Heider Garcia, the election administrator in Tarrant county, hypothesized the drop in voter registrations was because state motor vehicle licensing offices, usually a hub of voter registrations, have been closed. Advocacy groups have also been unable to conduct voter registration drives in person.

The Democratic plan comes amid an increasingly bitter war over voting in the state, long a Republican stronghold which Democrats believe they can turn in their favor because of changing demographics. Democrats have brought a number of lawsuits challenging Texas’s restrictions on mail-in voting. Nationally, Republicans are spending at least $20m on voting litigation and want to recruit up to 50,000 volunteers to watch the polls in November. 

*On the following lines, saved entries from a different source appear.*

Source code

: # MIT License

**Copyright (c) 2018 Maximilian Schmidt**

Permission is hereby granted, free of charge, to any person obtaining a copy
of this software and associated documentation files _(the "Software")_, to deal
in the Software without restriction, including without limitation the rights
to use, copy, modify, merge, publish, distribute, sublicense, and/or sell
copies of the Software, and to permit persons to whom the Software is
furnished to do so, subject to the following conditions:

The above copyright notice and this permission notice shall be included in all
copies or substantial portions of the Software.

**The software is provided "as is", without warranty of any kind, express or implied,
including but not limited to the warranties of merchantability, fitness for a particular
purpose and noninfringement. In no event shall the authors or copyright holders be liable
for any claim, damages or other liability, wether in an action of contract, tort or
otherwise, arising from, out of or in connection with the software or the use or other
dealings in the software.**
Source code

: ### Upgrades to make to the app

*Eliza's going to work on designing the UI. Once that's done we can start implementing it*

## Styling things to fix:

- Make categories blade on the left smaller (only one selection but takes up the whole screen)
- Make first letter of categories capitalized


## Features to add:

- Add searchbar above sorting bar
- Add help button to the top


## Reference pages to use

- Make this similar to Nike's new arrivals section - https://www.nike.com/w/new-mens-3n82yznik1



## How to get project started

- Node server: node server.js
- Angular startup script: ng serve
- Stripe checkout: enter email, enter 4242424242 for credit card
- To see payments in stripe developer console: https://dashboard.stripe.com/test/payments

Texas does not allow people to register to vote online, a policy advocates say is making it nearly impossible to register to vote in the state during Covid-19. Texas Democrats are suing over that restriction and launched a website in April aiming to serve as workaround.

Warford said that the mass deputization would put the party in a position to aggressively register people once it was safe to do so. 

“We now have a whole new group of people that are ready to hit the ground running registering voters,” he said. “That’s super smart strategically for us.”